--- Collected data ---
☆ ☆ ☆ ☆

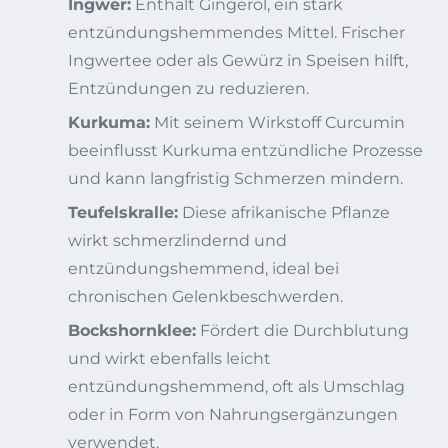
Ingwer:
Enthält Gingerol, ein stark
entzündungshemmendes Mittel. Frischer
Ingwertee oder als Gewürz in Speisen hilft,
Entzündungen zu reduzieren.
Kurkuma:
Mit seinem Wirkstoff Curcumin
beeinflusst Kurkuma entzündliche Prozesse
und kann langfristig Schmerzen mindern.
Teufelskralle:
Diese afrikanische Pflanze
wirkt schmerzlindernd und
entzündungshemmend, ideal bei
chronischen Gelenkbeschwerden.
Bockshornklee:
Fördert die Durchblutung
und wirkt ebenfalls leicht
entzündungshemmend, oft als Umschlag
oder in Form von Nahrungsergänzungen
verwendet.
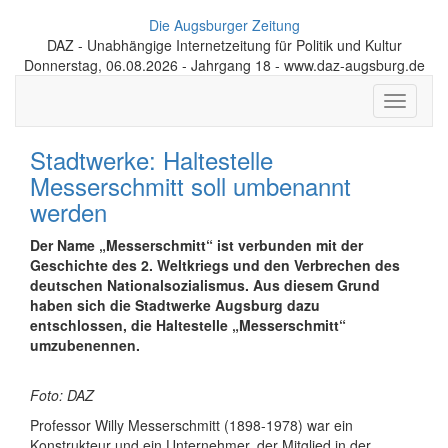
Die Augsburger Zeitung
DAZ - Unabhängige Internetzeitung für Politik und Kultur
Donnerstag, 06.08.2026 - Jahrgang 18 - www.daz-augsburg.de
Toggle
navigati
Stadtwerke: Haltestelle
Messerschmitt soll umbenannt
werden
Der Name „Messerschmitt“ ist verbunden mit der
Geschichte des 2. Weltkriegs und den Verbrechen des
deutschen Nationalsozialismus. Aus diesem Grund
haben sich die Stadtwerke Augsburg dazu
entschlossen, die Haltestelle „Messerschmitt“
umzubenennen.
Foto: DAZ
Professor Willy Messerschmitt (1898-1978) war ein
Konstrukteur und ein Unternehmer, der Mitglied in der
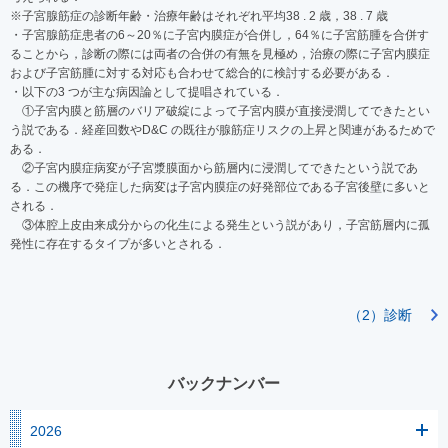
※子宮腺筋症の診断年齢・治療年齢はそれぞれ平均38 . 2 歳，38 . 7 歳
・子宮腺筋症患者の6～20％に子宮内膜症が合併し，64％に子宮筋腫を合併す
ることから，診断の際には両者の合併の有無を見極め，治療の際に子宮内膜症
および子宮筋腫に対する対応も合わせて総合的に検討する必要がある．
・以下の3 つが主な病因論として提唱されている．
①子宮内膜と筋層のバリア破綻によって子宮内膜が直接浸潤してできたとい
う説である．経産回数やD&C の既往が腺筋症リスクの上昇と関連があるためで
ある．
②子宮内膜症病変が子宮漿膜面から筋層内に浸潤してできたという説であ
る．この機序で発症した病変は子宮内膜症の好発部位である子宮後壁に多いと
される．
③体腔上皮由来成分からの化生による発生という説があり，子宮筋層内に孤
発性に存在するタイプが多いとされる．
（2）診断
バックナンバー
2026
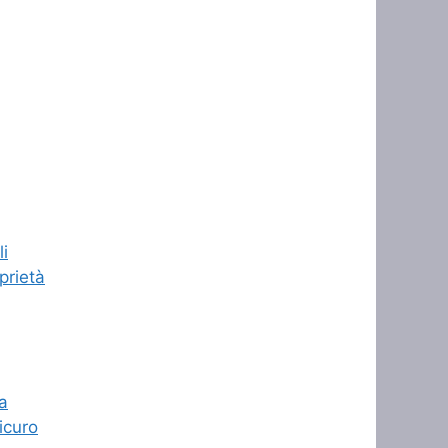
li
prietà
ma
icuro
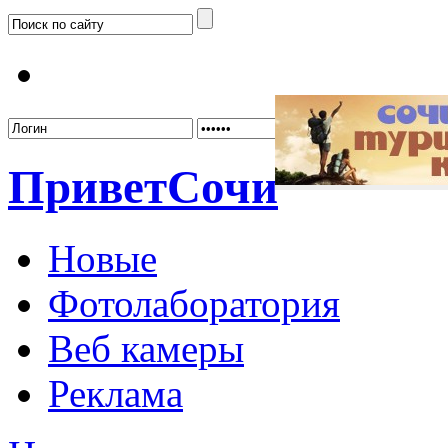
Забыл
Привет
Сочи
Новые
Фотолаборатория
Веб камеры
Реклама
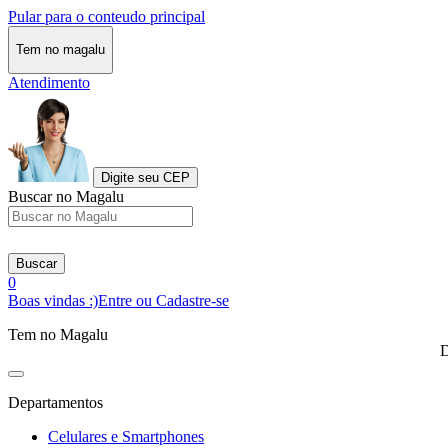
Pular para o conteudo principal
Tem no magalu
Atendimento
Digite seu CEP
Buscar no Magalu
Buscar
0
Boas vindas :)
Entre ou Cadastre-se
Tem no Magalu
D
Departamentos
Celulares e Smartphones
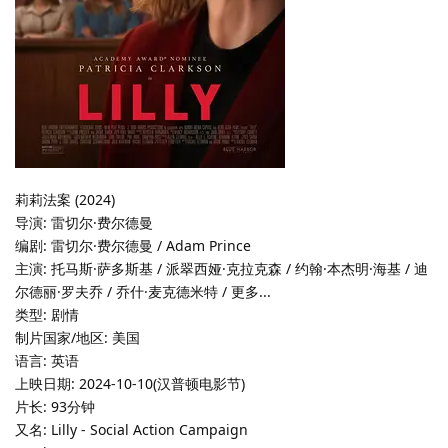
莉莉法案 (2024)
导演: 雷切尔·费尔德曼
编剧: 雷切尔·费尔德曼 / Adam Prince
主演: 托马斯·萨多斯基 / 派翠西娅·克拉克森 / 约翰·本杰明·海基 / 迪
尔德丽·罗夫乔 / 乔什·麦克德米特 / 更多...
类型: 剧情
制片国家/地区: 美国
语言: 英语
上映日期: 2024-10-10(汉普顿电影节)
片长: 93分钟
又名: Lilly - Social Action Campaign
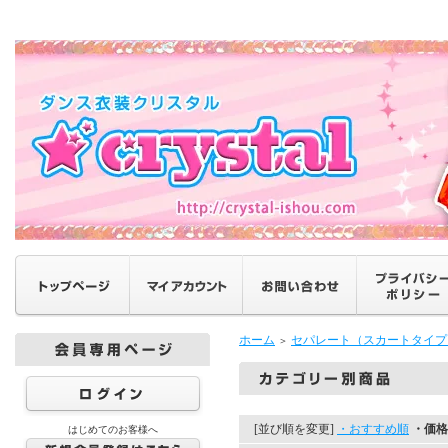
ホーム
セパレート（スカートタイプ
＞
[並び順を変更]
・おすすめ順
・価格
はじめてのお客様へ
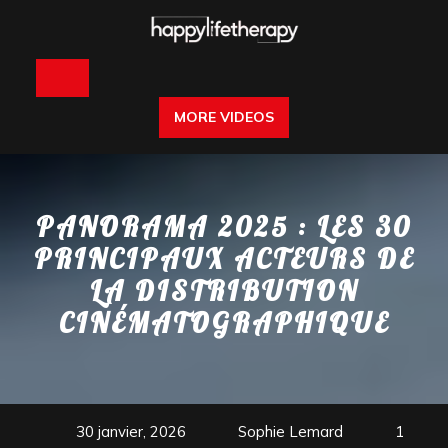
Skip
to
content
Open
MORE VIDEOS
Button
PANORAMA 2025 : LES 30
PRINCIPAUX ACTEURS DE
LA DISTRIBUTION
CINÉMATOGRAPHIQUE
30 janvier, 2026
Sophie Lemard
1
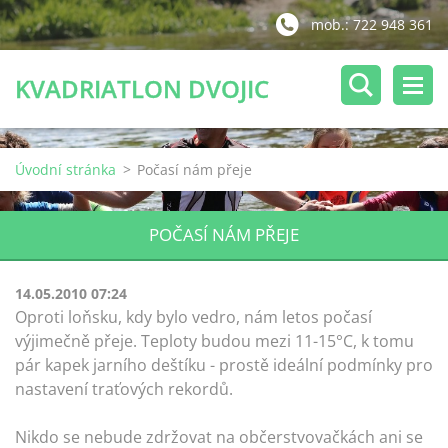
mob.: 722 948 361
KVADRIATLON DVOJIC
Úvodní stránka
>
Počasí nám přeje
POČASÍ NÁM PŘEJE
14.05.2010 07:24
Oproti loňsku, kdy bylo vedro, nám letos počasí
výjimečně přeje. Teploty budou mezi 11-15°C, k tomu
pár kapek jarního deštíku - prostě ideální podmínky pro
nastavení traťových rekordů.
Nikdo se nebude zdržovat na občerstvovačkách ani se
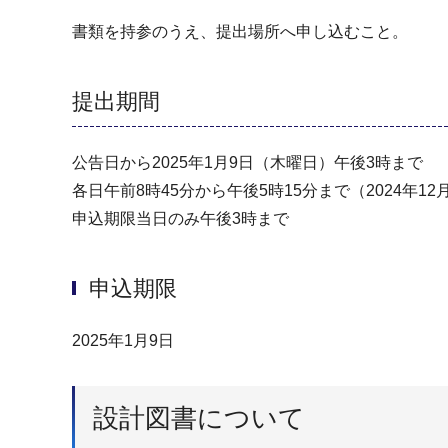
書類を持参のうえ、提出場所へ申し込むこと。
提出期間
公告日から2025年1月9日（木曜日）午後3時まで
各日午前8時45分から午後5時15分まで（2024年1
申込期限当日のみ午後3時まで
申込期限
2025年1月9日
設計図書について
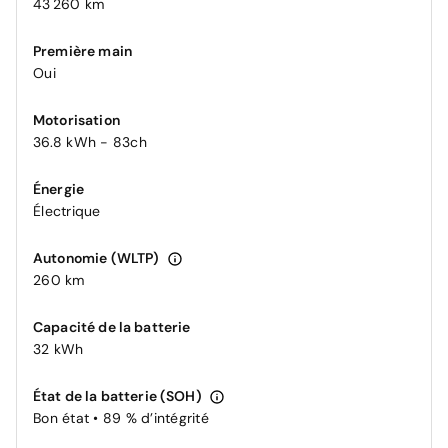
43 260 km
Première main
Oui
Motorisation
36.8 kWh - 83ch
Énergie
Électrique
Autonomie (WLTP)
260 km
Capacité de la batterie
32 kWh
État de la batterie (SOH)
Bon état • 89 % d’intégrité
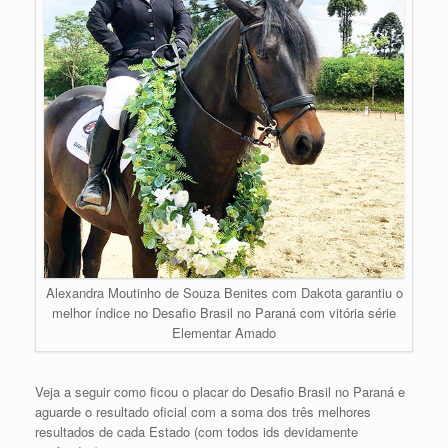
Alexandra Moutinho de Souza Benites com Dakota garantiu o
melhor índice no Desafio Brasil no Paraná com vitória série
Elementar Amado
Veja a seguir como ficou o placar do Desafio Brasil no Paraná e
aguarde o resultado oficial com a soma dos três melhores
resultados de cada Estado (com todos ids devidamente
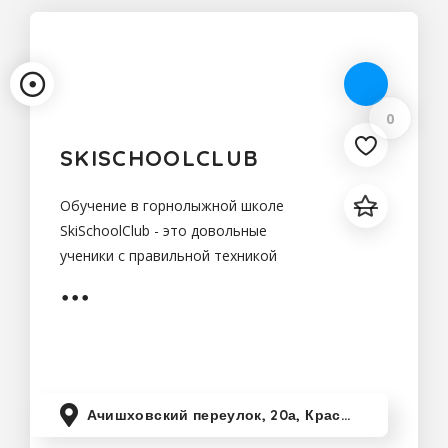
0
SKISCHOOLCLUB
Обучение в горнолыжной школе
SkiSchoolClub - это довольные
ученики с правильной техникой
катания на горных лыжах , буря
положительных эмоций, блеск в
глазах
Ачишховский переулок, 20а, Красная Поляна, Краснодарский край, Россия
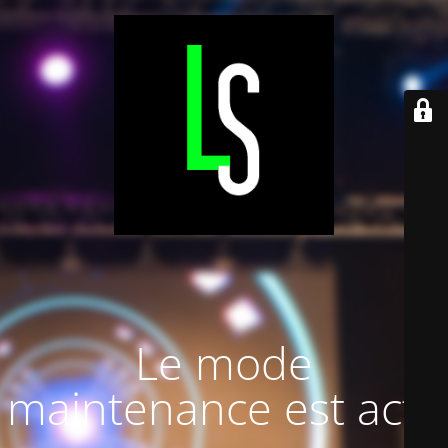
Le mode
maintenance est actif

☆ ☆ ☆ ☆

--- Assignment ---
Give the count of lines in the entries above that hold the word "Brasil", with no other words.

--- Expected output ---
2